The topic of Wind of Ball appears in internet forums from time to time. Even though there have been noted cases taking place on land, it seems most commonly associated with naval battles. It’s even briefly mentioned in the fictional, Master and Commander book series by Patrick O’Brian and the non-fiction book, Six Frigates by Ian W. Toll. One of the possible factors to this is that naval battles in the Nelsonian era were fought at short distances when the velocity of the shot was still at its peak. The one thing that typically seems to be missing from the accounts of doctors and captains is the distances of any two combatant ships when the Wind of Ball injuries or deaths occurred.

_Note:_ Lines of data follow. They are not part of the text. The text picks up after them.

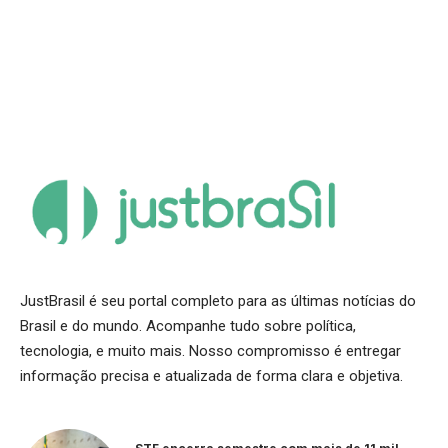
JustBrasil é seu portal completo para as últimas notícias do
Brasil e do mundo. Acompanhe tudo sobre política,
tecnologia, e muito mais. Nosso compromisso é entregar
informação precisa e atualizada de forma clara e objetiva.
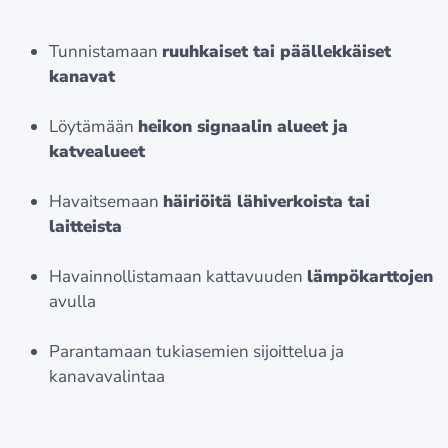
Tunnistamaan
ruuhkaiset tai päällekkäiset
kanavat
Löytämään
heikon signaalin alueet ja
katvealueet
Havaitsemaan
häiriöitä lähiverkoista tai
laitteista
Havainnollistamaan kattavuuden
lämpökarttojen
avulla
Parantamaan tukiasemien sijoittelua ja
kanavavalintaa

So, given the manner of naval battles of the era starting at several hundred yards and closing to board and capture, especially with deck clearing grapeshot still being fired within several yards of boarding, which could lend the theory some credibility.
In searching for velocities from cannons of the era, I found a site dedicated to the HMS Victory museum ship. They claim that a 32 pounder achieved a velocity of 1600 feet per second. The picture below shows calculated velocities and was posted on a gaming forum, but the topic was about realistic velocities and oak penetration. The source mentioned in the picture is said to be from the Aide Mémoir Navale and seems to be close to the 1600 fps mentioned in the HMS Victory page. The picture mentions that the “Ballistic Pendulum” was used to calculate the velocities, which is an interesting topic on its own.

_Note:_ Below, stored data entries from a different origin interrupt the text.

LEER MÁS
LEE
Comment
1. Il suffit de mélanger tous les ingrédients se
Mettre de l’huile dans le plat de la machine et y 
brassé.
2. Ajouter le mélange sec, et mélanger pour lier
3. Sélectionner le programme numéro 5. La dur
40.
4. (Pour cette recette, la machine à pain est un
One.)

Despite the documentation available to us in this age of communication, skepticism still remains; ranging from dismissing the notion outright, to those that believe the injuries were from being jostled, tossed, or thrown into other objects. I also read one opinion that it was not the movement of air coming off the projectile, but instead, a drastic change in pressure, which the body or parts of it couldn’t handle. With modern examples of cannons being used in the Middle East, there’s a chance such injuries or deaths could be seen again, but with such limited use, it’s doubtful. There are no modern tests of the theory of Wind of Ball that I’m aware of, nor are there any YouTube videos dedicated to the subject.
The closest example available to us would be the video of a hunter nearly missing (but still killing) a deer with a .50BMG. Matt at Demolition Ranch tested this theory to some degree and it appears that wind is not the deadly factor, however, a modern pointed projectile does differ in shape and mass of a cannonball.
Where do you stand on the topic? Is there something to it, or is it just wind?